Senior Management

Deok Ryun Kim, Ph.D.

Deok Ryun Kim, Ph.D., is the Head of the Biostatistics and Data Management department with over 30 years of experience in Statistics in the fields of clinical trials and observational studies. Her work includes providing statistical expertise in protocol development, statistical considerations, and regulatory submission, as well as providing functional input in proposals, contracts, and budget activities while overseeing the planning, execution, and analysis of projects in other functional aspects.

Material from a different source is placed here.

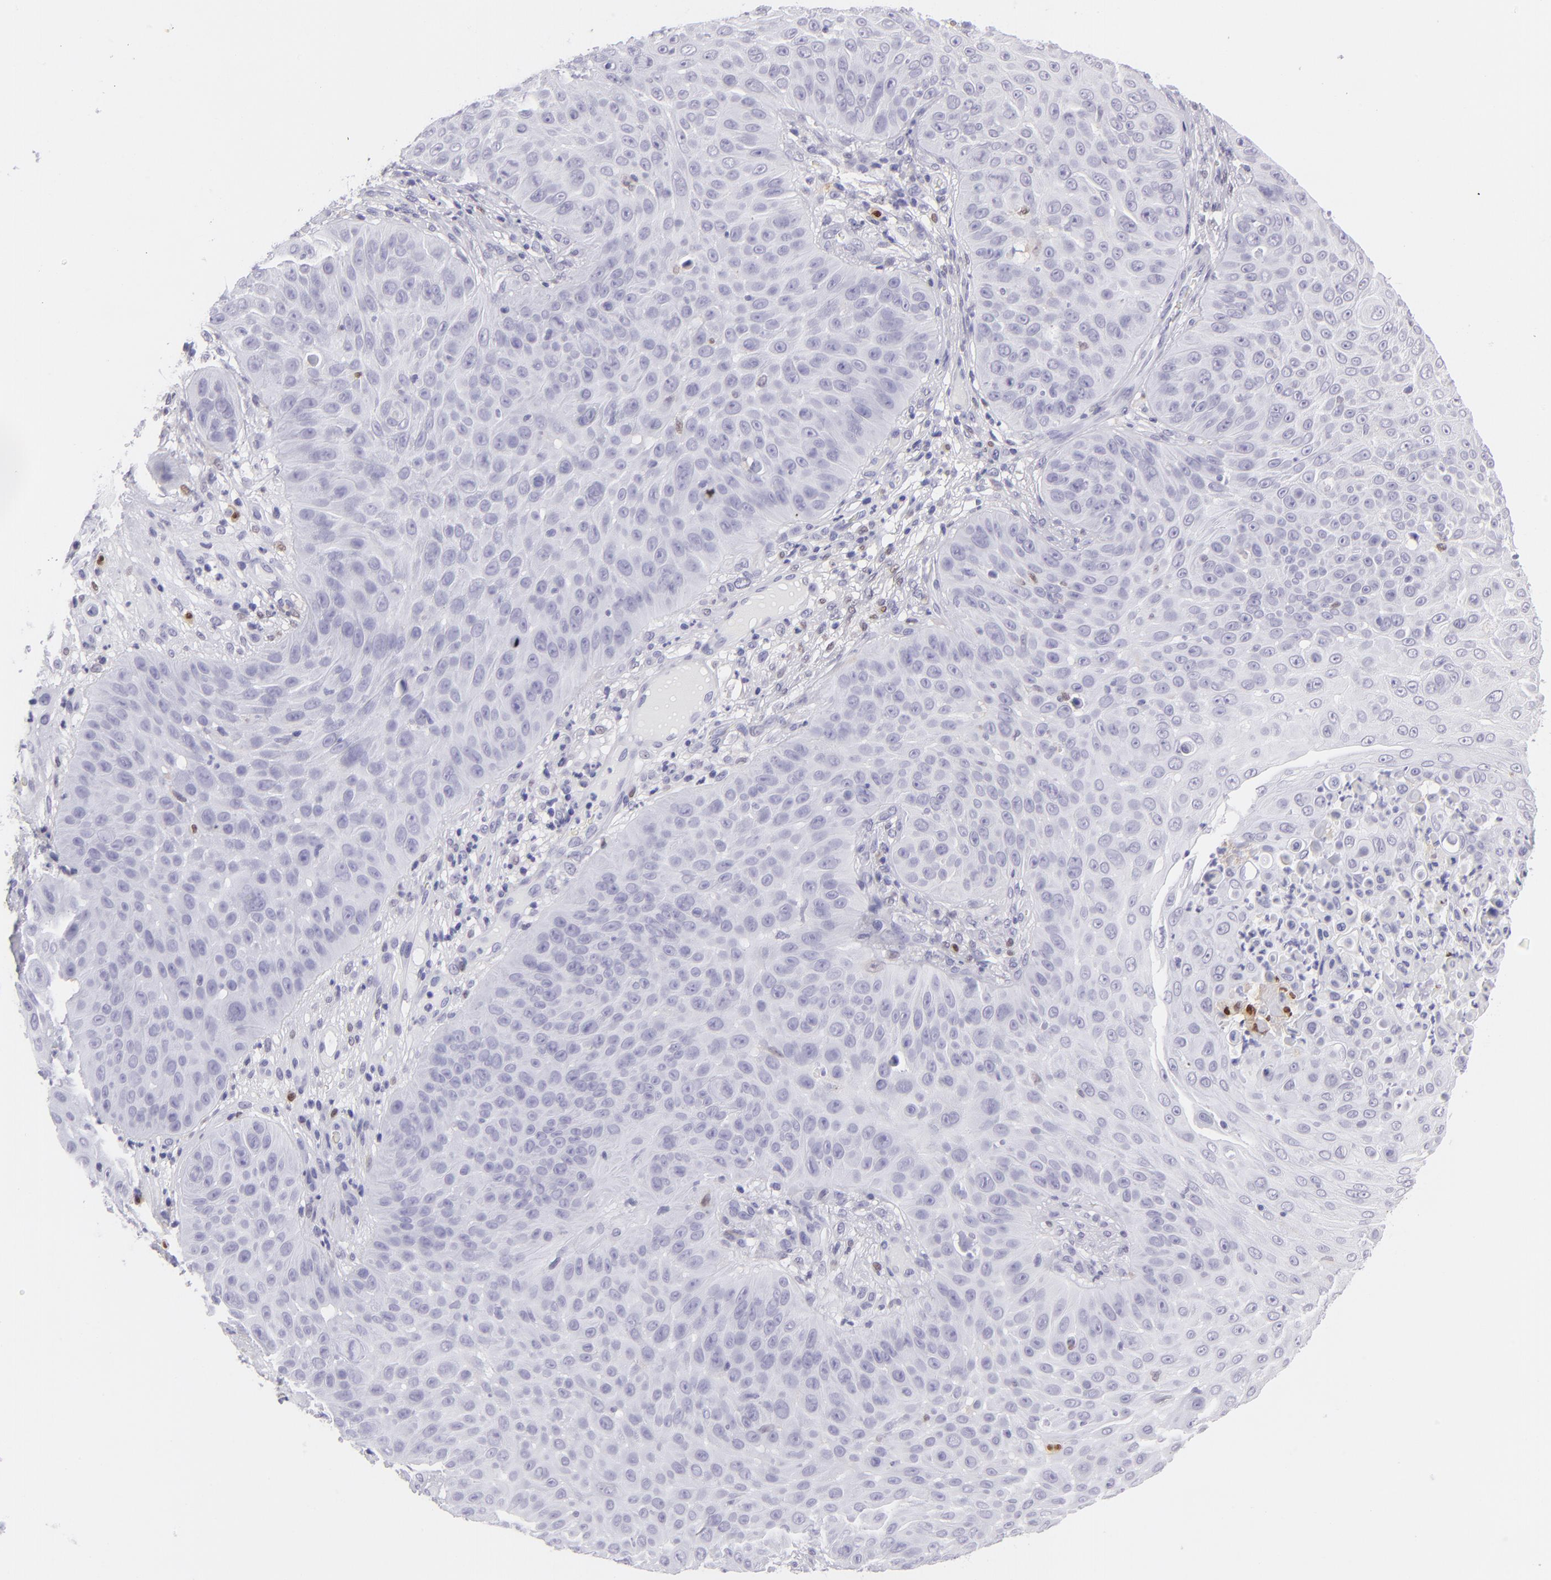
{"staining": {"intensity": "negative", "quantity": "none", "location": "none"}, "tissue": "skin cancer", "cell_type": "Tumor cells", "image_type": "cancer", "snomed": [{"axis": "morphology", "description": "Squamous cell carcinoma, NOS"}, {"axis": "topography", "description": "Skin"}], "caption": "Skin cancer (squamous cell carcinoma) was stained to show a protein in brown. There is no significant expression in tumor cells. (Brightfield microscopy of DAB IHC at high magnification).", "gene": "MITF", "patient": {"sex": "male", "age": 82}}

Since she joined IVI in 2000, she has been working on various epidemiological studies of disease surveillance and serological surveillance of cholera, typhoid, shigella, dengue, and Schistosomiasis, and various clinical trials of cholera, typhoid, rotavirus, Covid-19, Chikungunya, Hepatitis E, and Schistosomiasis vaccines, conducted in various low-and middle-income countries. She has also led and overseen randomization schemes, sample size/power calculation, novel statistical methods, and statistical analysis plans in various study designs including immune non-inferiority/equivalence design, case-control design, test negative design, individual randomized efficacy/effectiveness design, cluster randomized efficacy/effectiveness design. In addition, she has been working on geospatial statistical analysis to evaluate the clustering of diseases in space, to identify environmental factors for the clustering of the diseases, to evaluate vaccine herd effects by examining geographic variation of the health intervention, to identify spatial variations of health interventions, to evaluate the impact of health intervention on transmission of diseases in space, and to create spatial variables to include in health/study data analysis.

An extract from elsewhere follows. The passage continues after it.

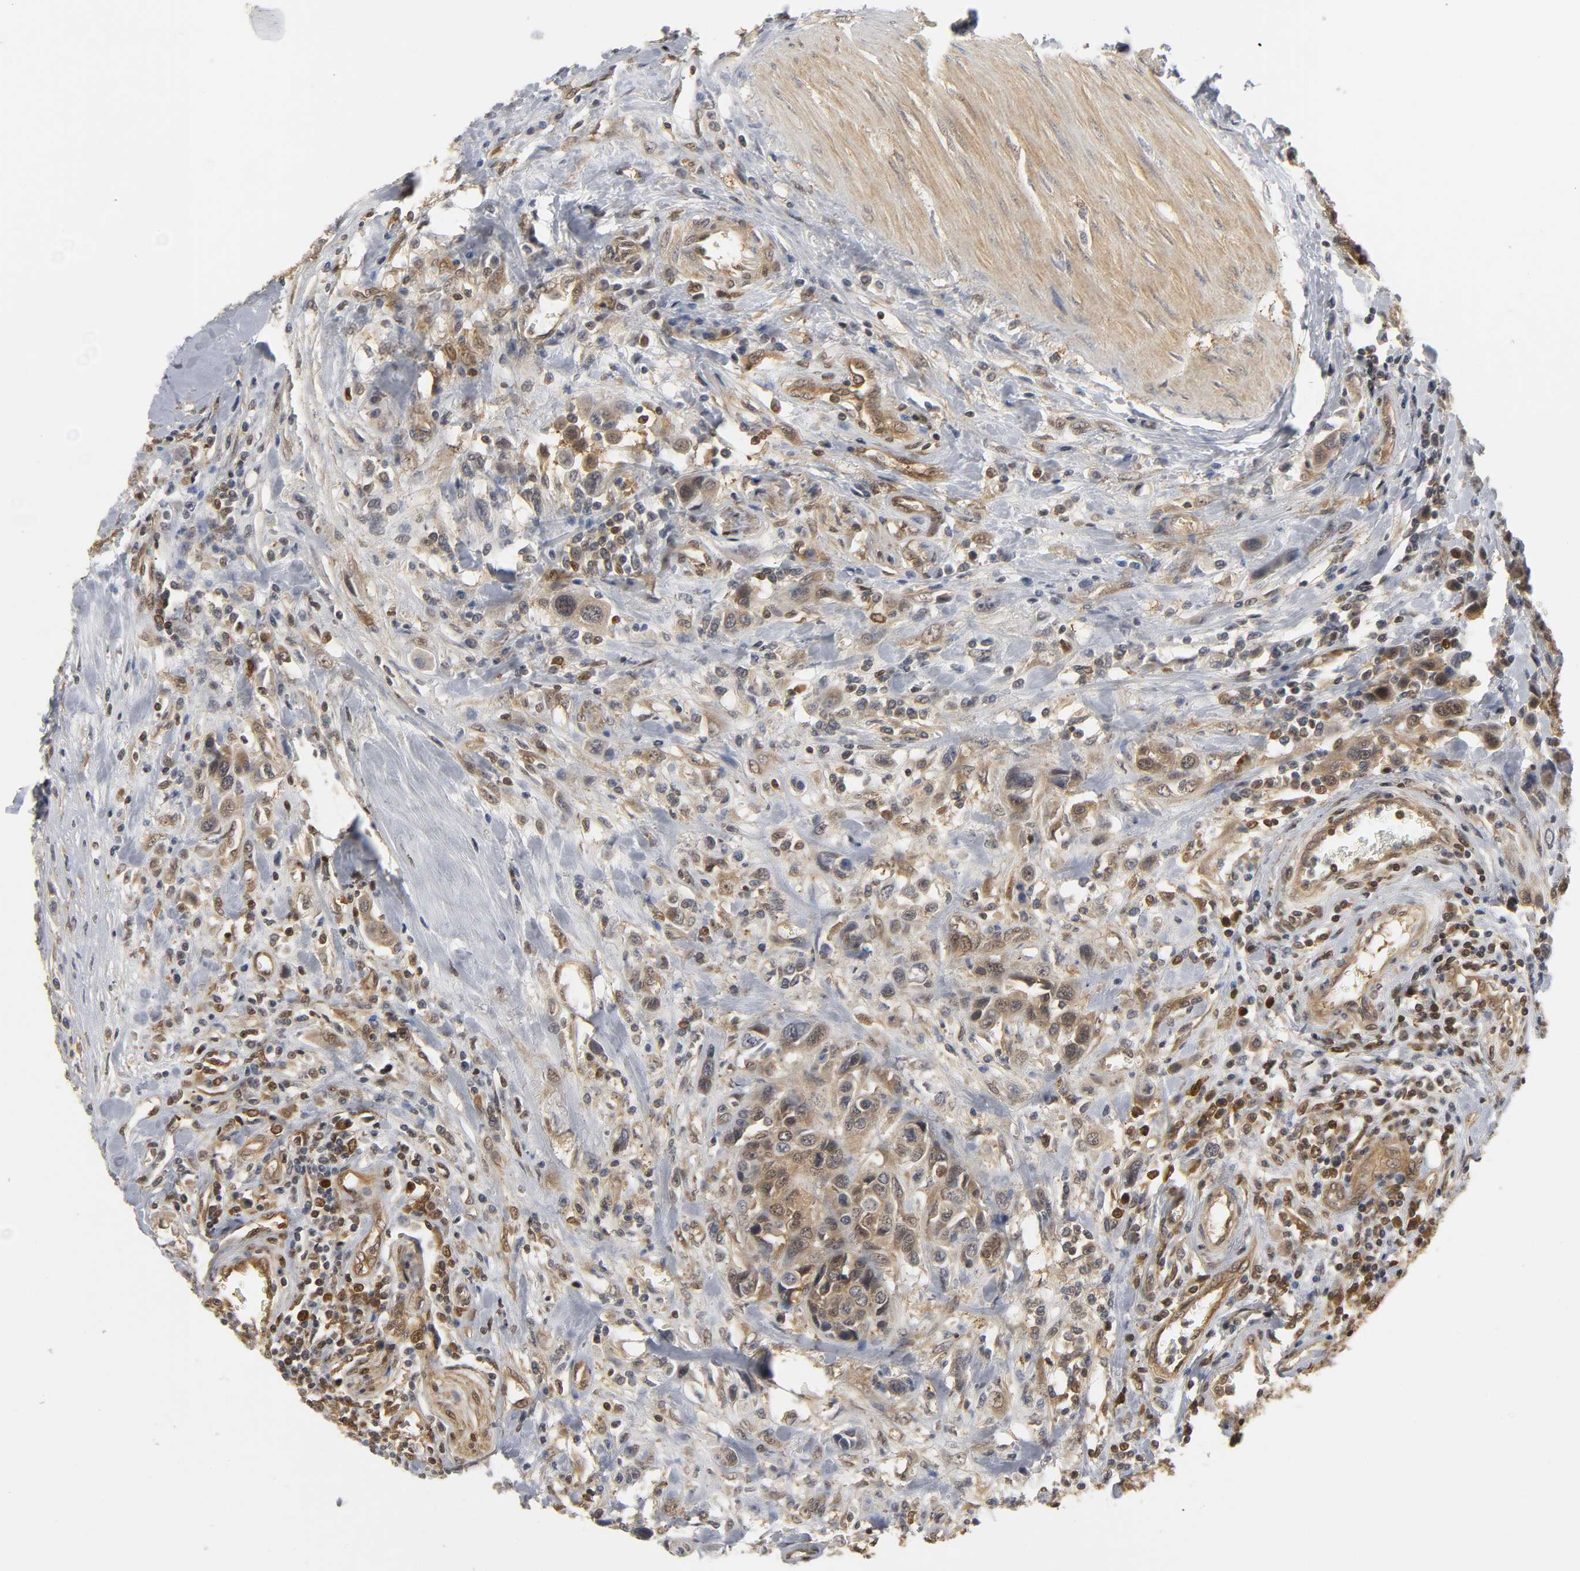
{"staining": {"intensity": "moderate", "quantity": ">75%", "location": "cytoplasmic/membranous,nuclear"}, "tissue": "urothelial cancer", "cell_type": "Tumor cells", "image_type": "cancer", "snomed": [{"axis": "morphology", "description": "Urothelial carcinoma, High grade"}, {"axis": "topography", "description": "Urinary bladder"}], "caption": "Urothelial cancer was stained to show a protein in brown. There is medium levels of moderate cytoplasmic/membranous and nuclear positivity in about >75% of tumor cells.", "gene": "PARK7", "patient": {"sex": "male", "age": 50}}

Since 2013, she has also expanded her career to global vaccine safety. She has been involved in the development of the first version of the desktop-based Vaccine Adverse Event Information Monitoring System (VAEIMS) in collaboration with the World Health Organization which can be easily deployed at the national level. She is actively supporting low- and middle-income countries and manufacturers to build up minimum capacity of vaccine safety monitoring through the deployment of VAEIMS to ultimately benefit global public health.

She earned a Master of Science in Statistics (minor in Computer Science) and a Doctor of Philosophy in Statistics at Sookmyung Women’s University, Seoul, Korea.